По крайней мере, часть себя хочу оставить на родине. Пусть частью этой будет повесть моей жизни, начертанная в следующих строках. Рассказ мой будет краток; не утомлю никого изображением своих страданий. Описывая их, желаю, чтобы мои соотечественники не проклинали хоть моей памяти. Я трудился для них много, так много сам любил их! Друзья! помяните меня в своих молитвах…
Не знаю, где я родился. Помню только, с тех пор как себя помню, высокий берег Москвы-реки, светлые излучины ее, обширные луга с высокою травою, в которой запутывались мои детские ноги, озера, с небом своим оправленные в зелень этих лугов, на возвышении старинные хоромы с теремками, поросшими мохом, плодовитый сад и в нем ключ. Журчание его и теперь отзывается моему слуху вместе с пением коростеля, раздававшимся по зорям. Для других неприятен крик этой птицы, но я, в каких странах ни слышал ее голос, всегда чувствовал в груди сладостное томление, задумывался о родине, о райских, невозвратных днях детства и слезами кропил эти воспоминания. Помню, что по обеим сторонам нашего жилища тянулась деревня, разделенная оврагом, через который весною седые потоки с шумом бросались в реку; позади деревни, вдали чернелись леса, дремучие леса, населенные будто лешими, ведьмами и разбойниками, а впереди через реку, на высоком берегу ее, стояла деревянная церковь и кругом ее кладбище. Не забыл я даже, что глава церкви была насквозь разодрана временем или молниею и что месяц, багровый от предвестий непогоды, поднимаясь от земли, по временам входил в эту главу в виде пылающего сердца. „Прогневали мы, родной, Господа! – говаривала мне мамка моя, указывая на это явление. – Настанут смуты, побоища, и много крови будет пролито! Боюсь за твою головушку, дитя мое! Кровь у тебя кипучая; глаза твои разгораются, когда рассказываю тебе о похождениях богатырей и могучих витязей; все у тебя стрельцы да стрельцы на разуме; мальчик крестьянский не стань перед тобою в шапке – сейчас готов ты сорвать ее и с макушкой. Смири, дитя мое дорогое, свое сердце; ходи стопами тихими по пути Господню; не гордись, не превозносися; не то не сносить тебе своей головушки. Ох, ох! вещун недобрый кровавый месяц, и все в день твоего ангела! Молись усерднее Богу, клади поболее земных поклонов, не ленись творить кресты, и Он помилует тебя Своею благодатью”.
Худо слушался я наставлений мамки, и слова ее сбылись…
Деревню, в которой провел я первые годы моего детства и которую описываю, называли Красное сельцо.
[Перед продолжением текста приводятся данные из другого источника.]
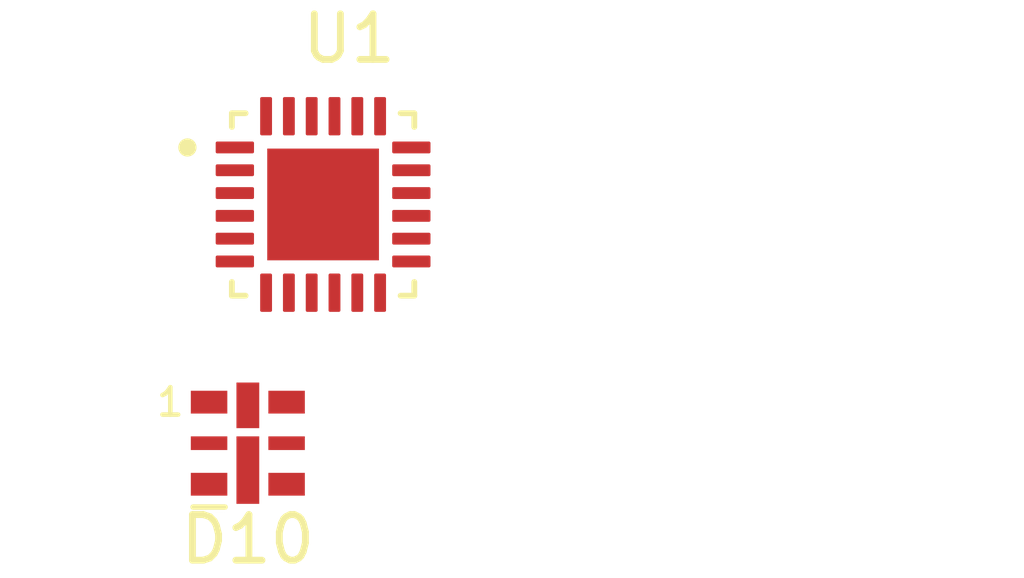
<source format=kicad_pcb>
(kicad_pcb
	(version 20241229)
	(generator "pcbnew")
	(generator_version "9.0")
	(general
		(thickness 1.6)
		(legacy_teardrops no)
	)
	(paper "A4")
	(layers
		(0 "F.Cu" signal)
		(2 "B.Cu" signal)
		(9 "F.Adhes" user "F.Adhesive")
		(11 "B.Adhes" user "B.Adhesive")
		(13 "F.Paste" user)
		(15 "B.Paste" user)
		(5 "F.SilkS" user "F.Silkscreen")
		(7 "B.SilkS" user "B.Silkscreen")
		(1 "F.Mask" user)
		(3 "B.Mask" user)
		(17 "Dwgs.User" user "User.Drawings")
		(19 "Cmts.User" user "User.Comments")
		(21 "Eco1.User" user "User.Eco1")
		(23 "Eco2.User" user "User.Eco2")
		(25 "Edge.Cuts" user)
		(27 "Margin" user)
		(31 "F.CrtYd" user "F.Courtyard")
		(29 "B.CrtYd" user "B.Courtyard")
		(35 "F.Fab" user)
		(33 "B.Fab" user)
		(39 "User.1" user)
		(41 "User.2" user)
		(43 "User.3" user)
		(45 "User.4" user)
	)
	(setup
		(pad_to_mask_clearance 0)
		(allow_soldermask_bridges_in_footprints no)
		(tenting front back)
		(pcbplotparams
			(layerselection 0x00000000_00000000_55555555_5755f5ff)
			(plot_on_all_layers_selection 0x00000000_00000000_00000000_00000000)
			(disableapertmacros no)
			(usegerberextensions no)
			(usegerberattributes yes)
			(usegerberadvancedattributes yes)
			(creategerberjobfile yes)
			(dashed_line_dash_ratio 12.000000)
			(dashed_line_gap_ratio 3.000000)
			(svgprecision 4)
			(plotframeref no)
			(mode 1)
			(useauxorigin no)
			(hpglpennumber 1)
			(hpglpenspeed 20)
			(hpglpendiameter 15.000000)
			(pdf_front_fp_property_popups yes)
			(pdf_back_fp_property_popups yes)
			(pdf_metadata yes)
			(pdf_single_document no)
			(dxfpolygonmode yes)
			(dxfimperialunits yes)
			(dxfusepcbnewfont yes)
			(psnegative no)
			(psa4output no)
			(plot_black_and_white yes)
			(sketchpadsonfab no)
			(plotpadnumbers no)
			(hidednponfab no)
			(sketchdnponfab yes)
			(crossoutdnponfab yes)
			(subtractmaskfromsilk no)
			(outputformat 1)
			(mirror no)
			(drillshape 1)
			(scaleselection 1)
			(outputdirectory "")
		)
	)
	(net 0 "")
	(net 1 "unconnected-(D10-VDD-Pad1)")
	(net 2 "unconnected-(D10-CKO-Pad2)")
	(net 3 "unconnected-(D10-SDO-Pad3)")
	(net 4 "unconnected-(D10-GND-Pad6)")
	(net 5 "unconnected-(D10-SDI-Pad4)")
	(net 6 "unconnected-(D10-CKI-Pad5)")
	(net 7 "unconnected-(U1-ROW2-Pad6)")
	(net 8 "unconnected-(U1-ROW4-Pad4)")
	(net 9 "unconnected-(U1-ROW6-Pad2)")
	(net 10 "unconnected-(U1-VCC-Pad21)")
	(net 11 "unconnected-(U1-COL5-Pad14)")
	(net 12 "unconnected-(U1-COL4-Pad13)")
	(net 13 "unconnected-(U1-COL0-Pad9)")
	(net 14 "unconnected-(U1-ROW3-Pad5)")
	(net 15 "unconnected-(U1-GND-Pad19)")
	(net 16 "unconnected-(U1-~{RESET}-Pad20)")
	(net 17 "unconnected-(U1-COL9-Pad18)")
	(net 18 "unconnected-(U1-EP-Pad25)")
	(net 19 "unconnected-(U1-COL8-Pad17)")
	(net 20 "unconnected-(U1-COL2-Pad11)")
	(net 21 "unconnected-(U1-ROW1-Pad7)")
	(net 22 "unconnected-(U1-COL7-Pad16)")
	(net 23 "unconnected-(U1-~{INT}-Pad24)")
	(net 24 "unconnected-(U1-COL1-Pad10)")
	(net 25 "unconnected-(U1-COL3-Pad12)")
	(net 26 "unconnected-(U1-ROW0-Pad8)")
	(net 27 "unconnected-(U1-ROW5-Pad3)")
	(net 28 "unconnected-(U1-ROW7-Pad1)")
	(net 29 "unconnected-(U1-SDA-Pad22)")
	(net 30 "unconnected-(U1-SCL-Pad23)")
	(net 31 "unconnected-(U1-COL6-Pad15)")
	(footprint "TCA8418:QFN50P400X400X80-25N" (layer "F.Cu") (at 139.3 88.165))
	(footprint "LED_SMD:LED-APA102-2020" (layer "F.Cu") (at 137.65 93.4))
	(embedded_fonts no)
)

</source>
Часто говаривали в ней о Коломне, и потому заключаю, что она была неподалеку от этого города. Не знаю, там ли я родился, но там, или близко этих мест, хотел бы я умереть.
Семи лет перевезли меня в Софьино, что под Москвою, на берегу же Москвы-реки. С того времени дан мне был в воспитатели Андрей Денисов, из рода князей Мышитских. Говорили много об учености, приобретенной им в Киевской академии, об его уме и необыкновенных качествах душевных. Но мне легче было бы остаться на руках доброй, простодушной моей мамки, которой память столько же для меня драгоценна, сколько ненавистно воспоминание о Денисове, виновнике всех моих бедствий.
Пылкие страсти мои росли с моим телом, так сказать, не по годам, а по дням. Им старались дать опасный блеск, а не хорошее направление, не усмирять их. Воспитатель мой баловал меня, льстил моим прихотям, усердно раздувал в сердце моем огонь честолюбия и самонадеянности. Я был бешен, горд, властолюбив, все проступки мои извинялись; всем моим порокам находили благовидный источник или возвышенную цель. Несмотря на это потворство, я не чувствовал привязанности к своему развратителю: какая-то невидимая сила всегда отталкивала его от моего сердца. Не говорю уже о покорности; я не знал ее никогда. Я находил удовольствие управлять тем, который, впоследствии времени, раскрыл в себе душу необузданную, жаждущую одних честей и власти. Никогда, в самые мгновения величайшего на меня гнева, когда я подставил ему ногу, чтоб он упал, или когда изорвал в клочки переложенную им с латинского книгу о реторической силе, – никогда не осмелился он поднять на меня руки своей. Кажется, я вцепился бы в коварные очи его и вырвал бы их, если бы он дерзнул сделать эту попытку. Прибавить надо, что Денисов всячески старался питать во мне ненависть к роду Нарышкиных, которого он был заклятый враг по связям своим с Милославскими. Наталью Кирилловну, умную, добродетельную, описали мне ненавистною мачехою, чарами и происками изводящею пасынков и падчериц своих, чтобы родному сыну доставить право на венец. Говорили, что Петр… но язык немеет, перо не повинуется, чтобы передать все гнусные выдумки, которыми ухищрялись сделать из меня с малолетства заклятого врага царице и сыну ее. Еще не видав их, я питал к ним неодолимую ненависть.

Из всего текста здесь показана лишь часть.